You don’t have to be a Refuge Guide to value the place….

“The Refuge is not just a place for guides or flying services to make money or for comfortable people to play for 10 days.  It is bigger than the needs of any individual or organization.  It is for everyone, for all time: such is wilderness.”- Clarence (Clancy) Crawford

 “We appreciate the fact that many of our migrating birds and winter birds here in New Mexico come from ANWR”- Steve West

“I am so glad to have an opportunity to at least have a voice.  I am not a scientists or an arctic resident.  I am a deeply concerned citizen who needs to know that the Refuge is simply there.”

Write for those who do not have voices in our government process…

“To me, it is most important that the 43 fish species, 45  mammal species, and 195 bird species that have been observed in the Arctic Refuge are able to continue using the unfragmented migration corridors, free-flowing rivers, coastal lagoons, deep lakes, shallow ponds, extensive wetlands, and undeveloped and relatively unpolluted habitats that this one-of-a-kind Refuge that connects the boreal forest to the arctic ocean has to offer.”- Greta Burkart, PhD

“This intact community of life should be allowed to exist in its natural diversity, with natural cycles and interactions persisting.”- Karl Monetti

Remember to oppose what you view would threaten the Refuge….

“Of course there must never, never be any drilling for oil in the Beaufort Sea north of the Refuge!  Oil spills would be inevitable, and the prevailing northerly winds would bring it all back to the Refuge coast.  If such drill sites already exist in the Sea above and to the west of Prudhoe Bay, one wonders what the coastline looks like!”- Dr. Bob Krear

“Development in the arctic oceans will ultimately destroy the wilderness character of the wild lands, due largely to human error no matter the technologies employed to reduce risk…we must minimize risk by not taking the risk of development where the consequences of the inevitable are so great and the technology to respond does not exist.”- Greg Scott

Think about the future….

“Please keep in mind the long term values of the Arctic Refuge as a place that future generations can see, touch, smell, hear, and just know it exists as it has been for eons.  We do not have the right to compromise this ecosystem’s integrity.  It will be worth more each year, decade, and century as other wilderness areas and ecosystems are compromise by our civilization.  Keep this one place as it was created.”- Martha Siebe

“Our grandchildren deserve to know this place exists, this place is valued, and that this place will remain intact, unspoiled, and untrammeled.” – Betty Siegel, Homer, AK

Inspire idealism in the Refuge Managers….

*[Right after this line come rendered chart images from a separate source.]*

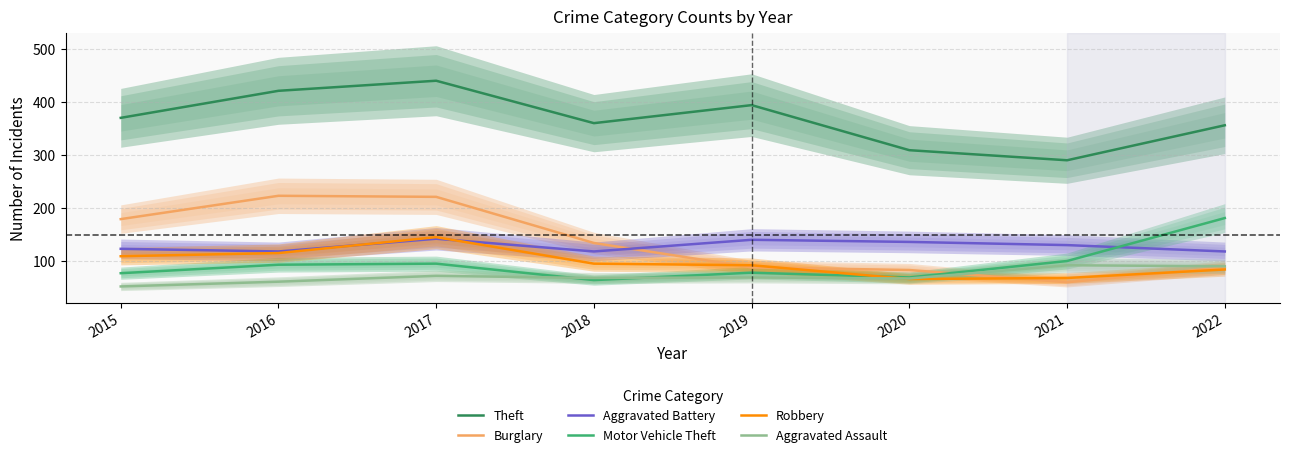

Rank the series at 2019 from lowest to highest value.

Aggravated Assault, Motor Vehicle Theft, Burglary, Robbery, Aggravated Battery, Theft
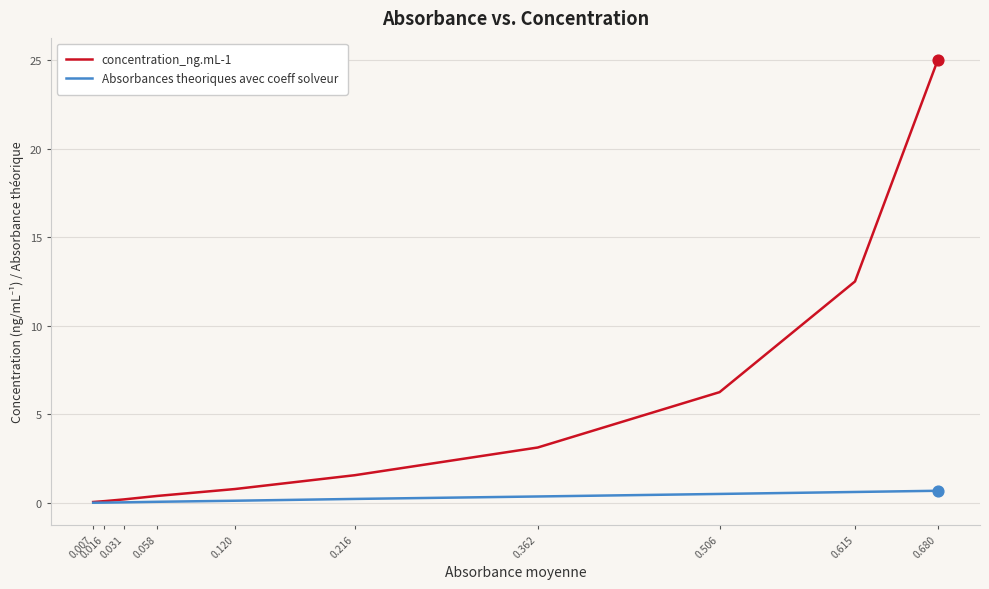

At how many categories does at least one series exceed 9?

2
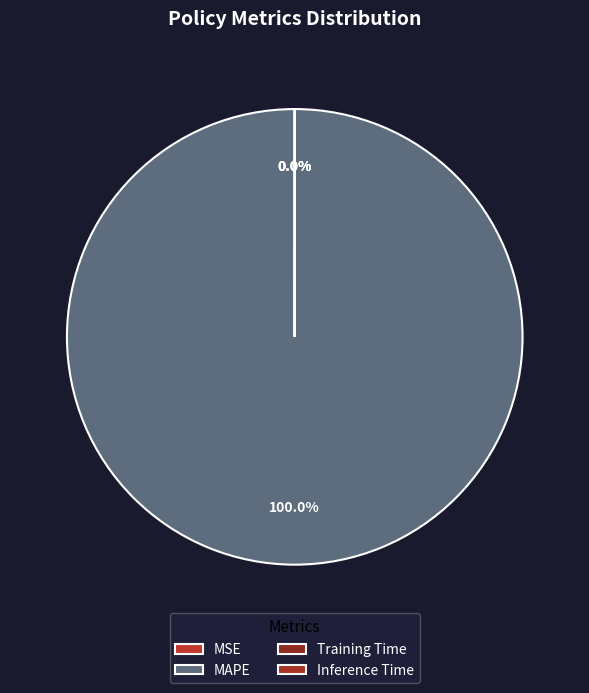

What is the majority slice?

MAPE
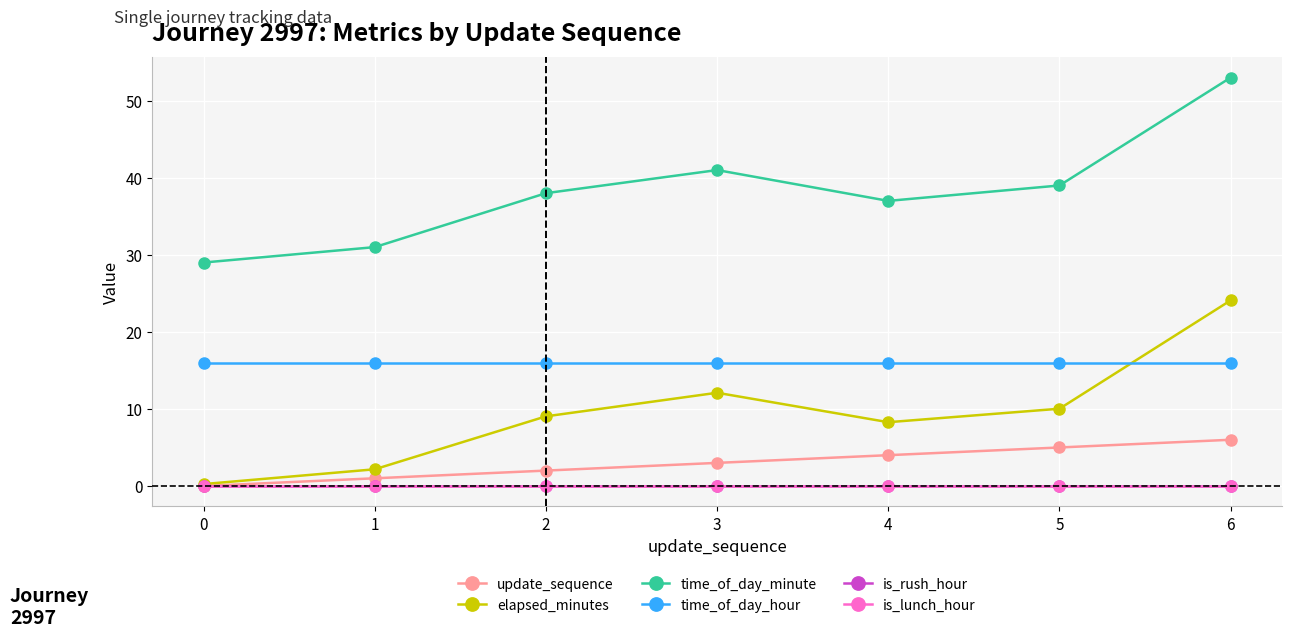

Rank the series by their maximum value, from highest to lowest.

time_of_day_minute, elapsed_minutes, time_of_day_hour, update_sequence, is_rush_hour, is_lunch_hour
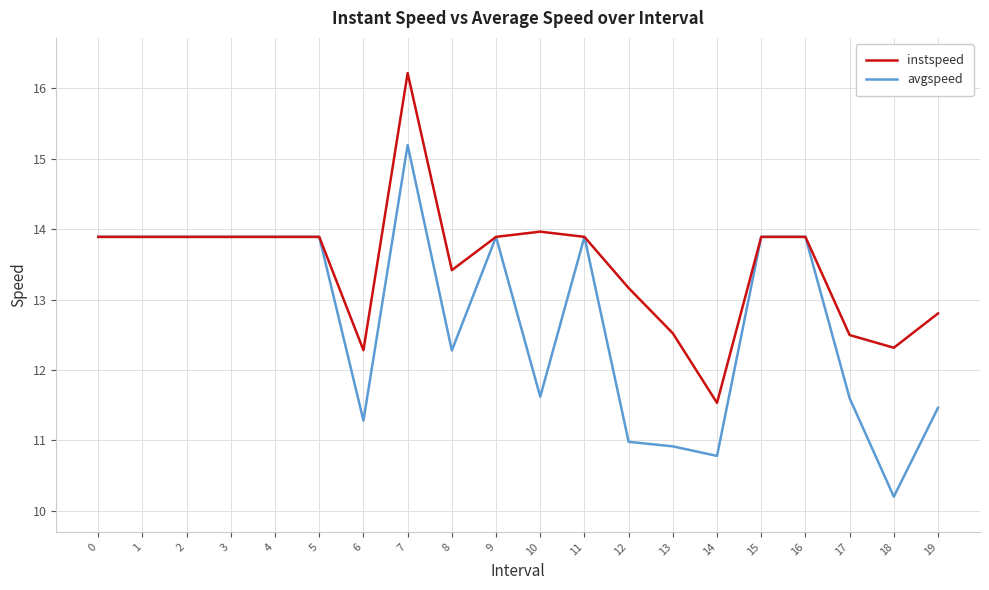

Count the number of data series in this chart.

2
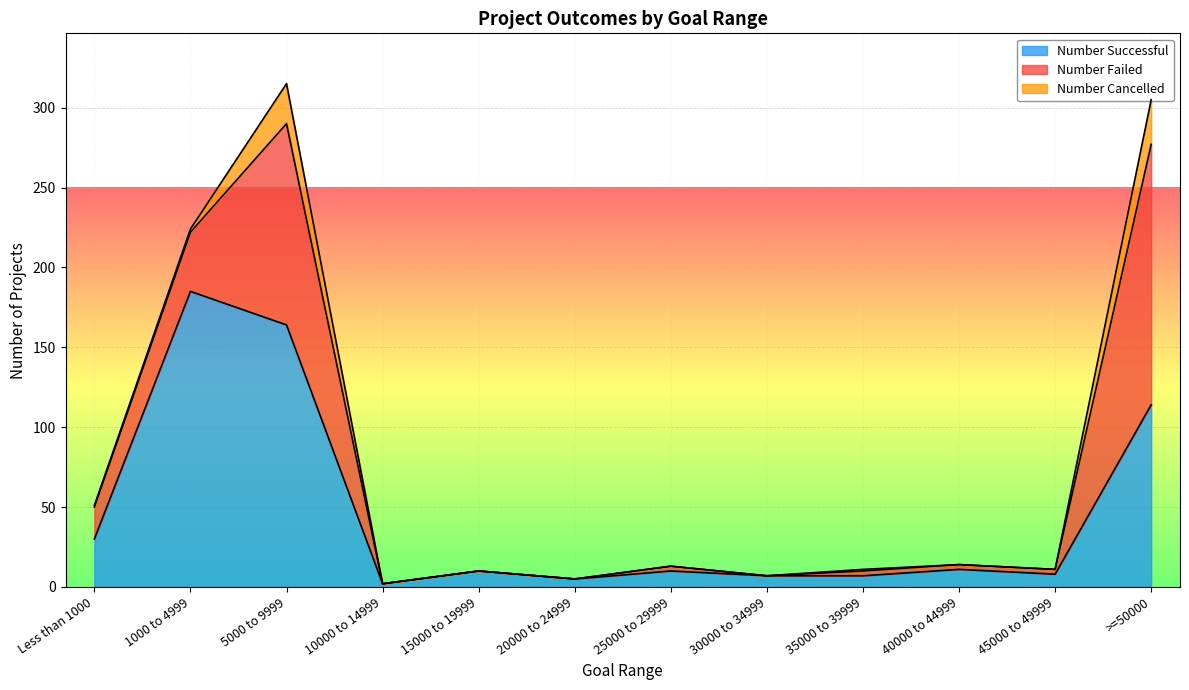

What is the value of the Number Cancelled point at the 3rd from the left?

25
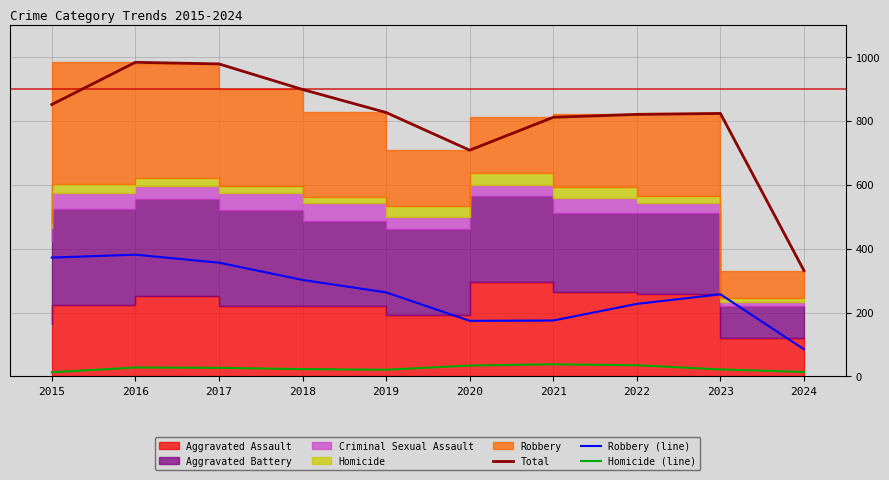

Is the value of Robbery (line) at 2017 greater than the value of Homicide (line) at 2016?

Yes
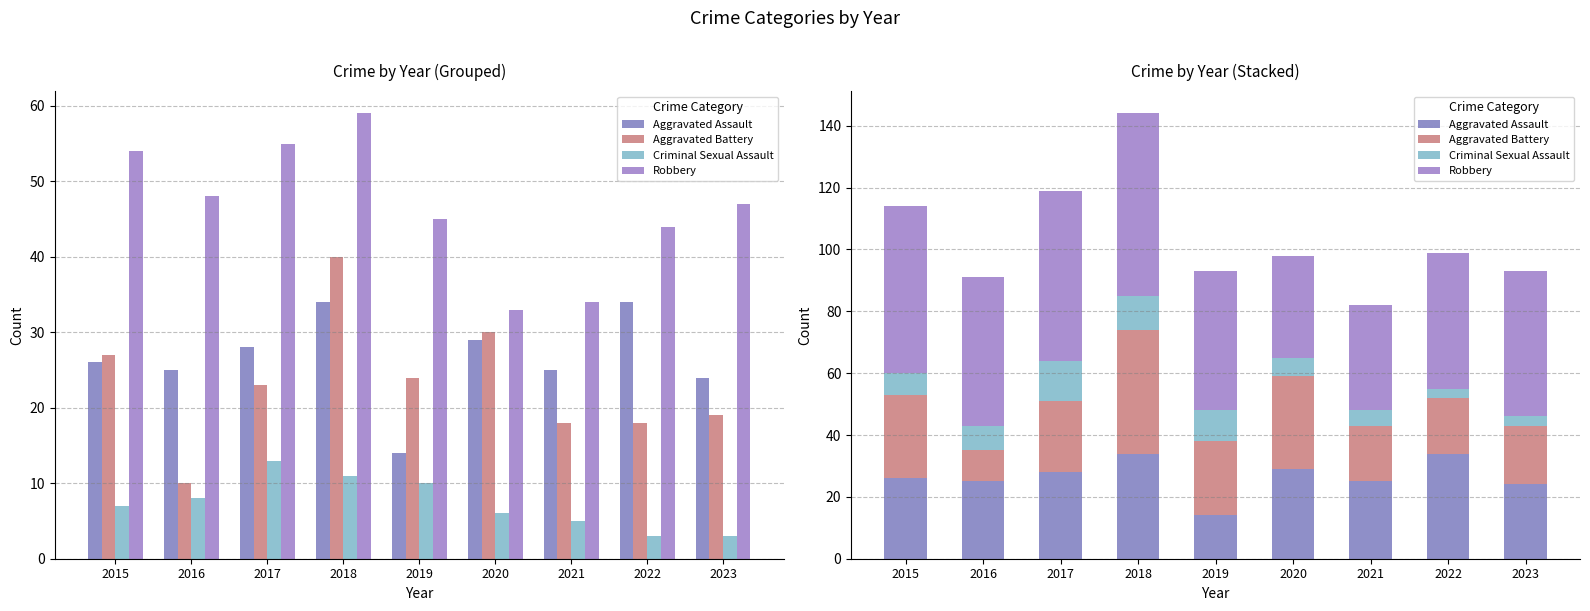

Reading left to right, what are all the values shown in this chart?

Aggravated Assault: 26	25	28	34	14	29	25	34	24
Aggravated Battery: 27	10	23	40	24	30	18	18	19
Criminal Sexual Assault: 7	8	13	11	10	6	5	3	3
Robbery: 54	48	55	59	45	33	34	44	47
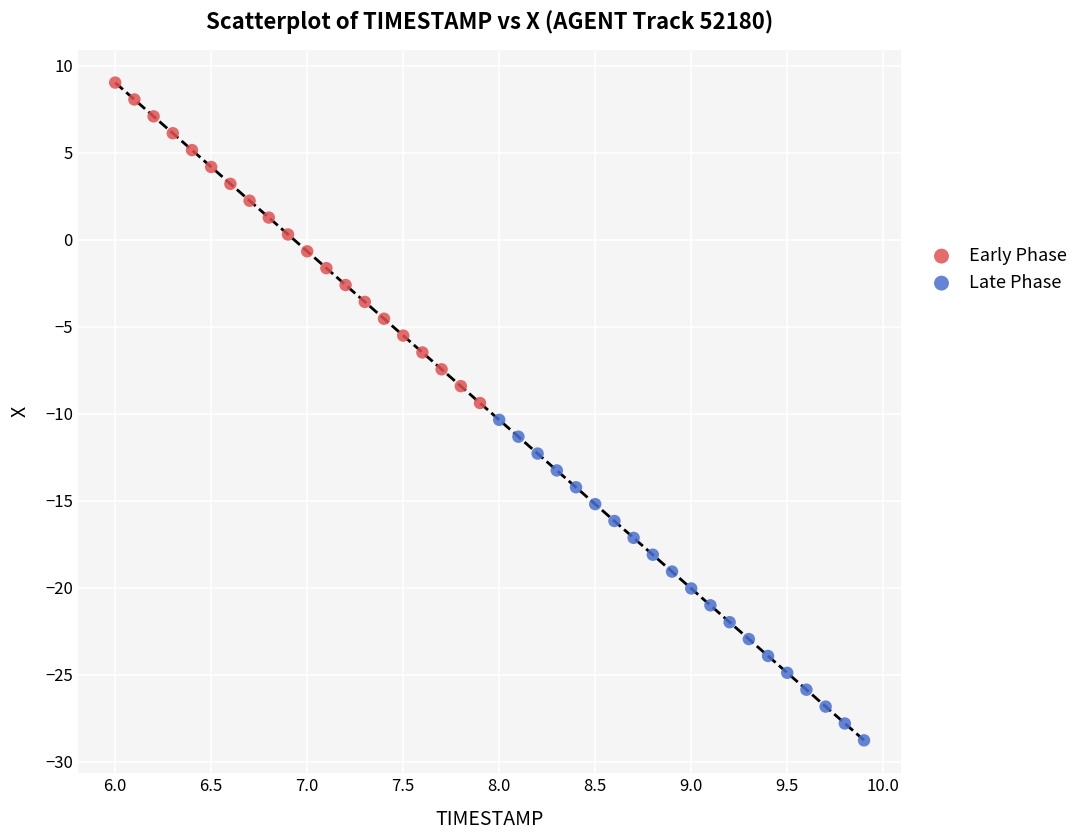

Which series contains the lowest Y value?

Late Phase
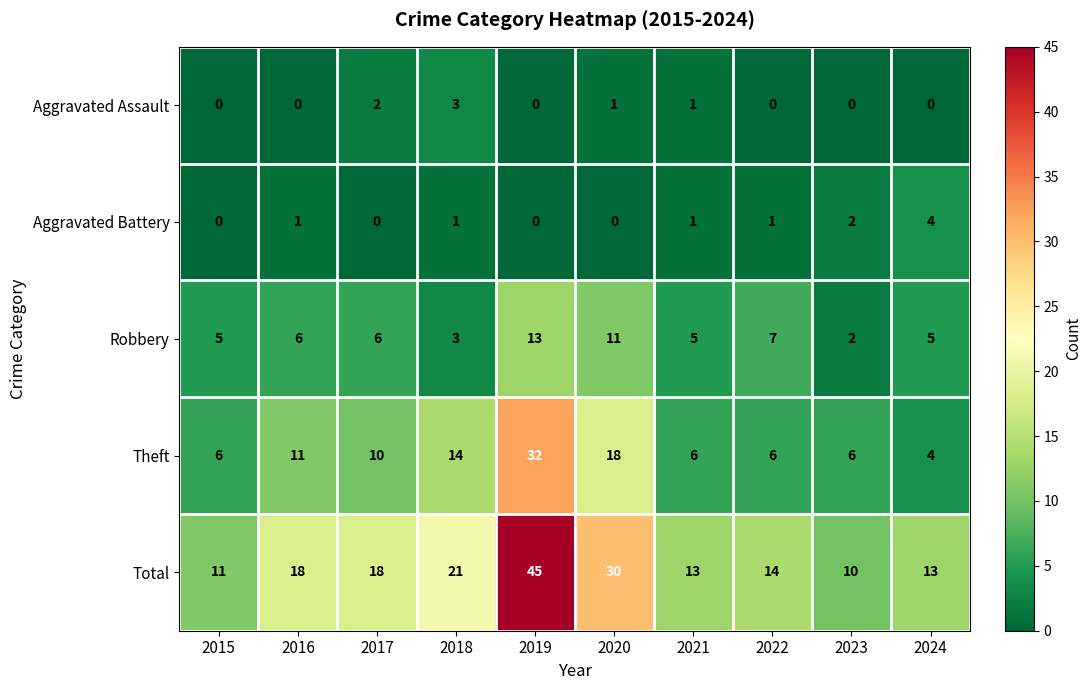

Rank the series by their maximum value, from lowest to highest.

Aggravated Assault, Aggravated Battery, Robbery, Theft, Total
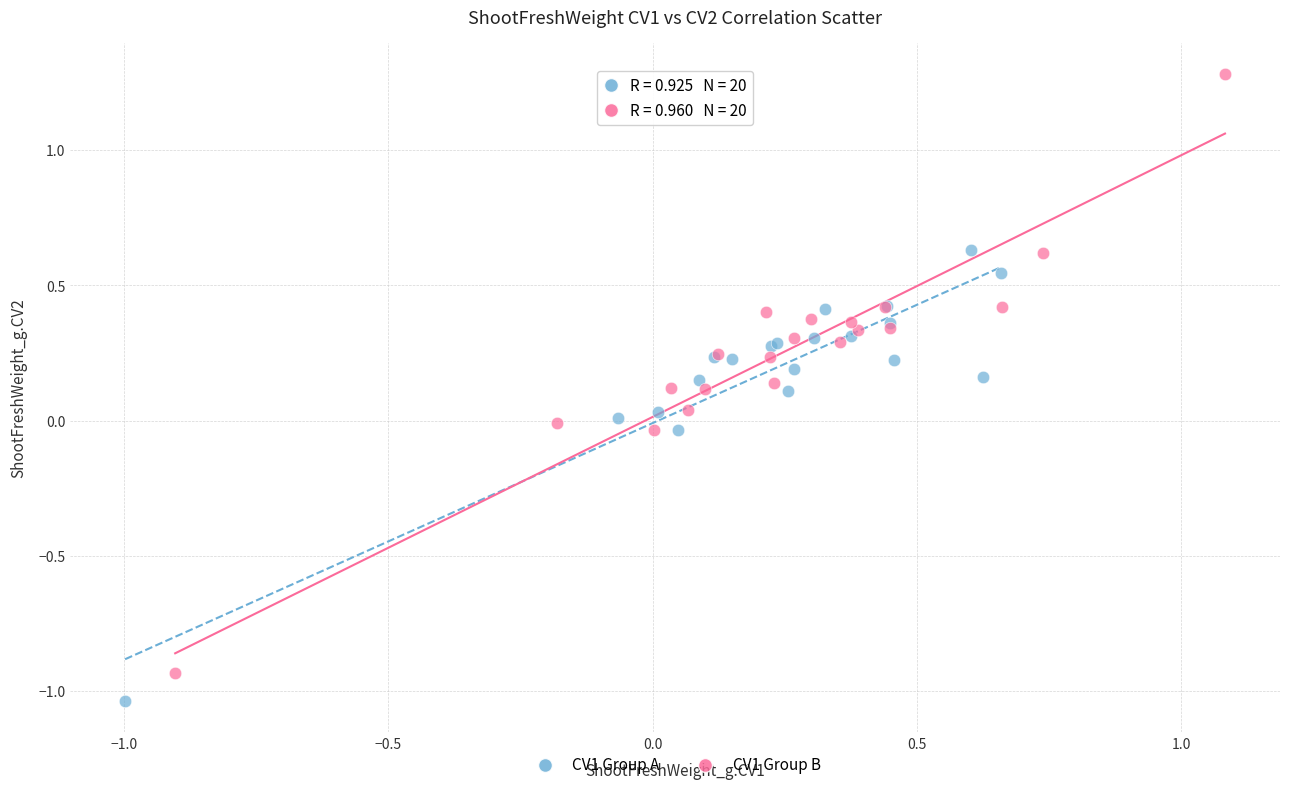

What are all the series names shown in the legend?

CV1 Group A, CV1 Group B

The Fish and Wildlife Service, its Refuge Managers and hierarchy have inherited this legacy of the American people.  It is in your hands to do all within your power to continue your leadership and advocacy to preserve its wild character.”- Stewart Brandborg, PhD. 

“I urge you, in your roles as managers and stewards of the Arctic National Wildlife Refuge, to do the same.  Please step forward and help encircle the Arctic Refuge- in its entirety- as a vast and unique place, located at the top of the world, generously protected in perpetuity, for itself and for generations of humanity to come.”- Carolyn Kremers

Stick to the basics…

“My visit to ANWR was, without a doubt, the greatest experience of my life (I will be 76 years old in ten more days).  It is my greatest wish that the ANWR be protected, and left “as is” for others to enjoy, and for the wildlife using it to continue to be able to do so.” – Gerald R. Brookman

“Keep it wild, my friends.  All this talk of oil drilling is just a distraction from what the land is.  Keep it wild.”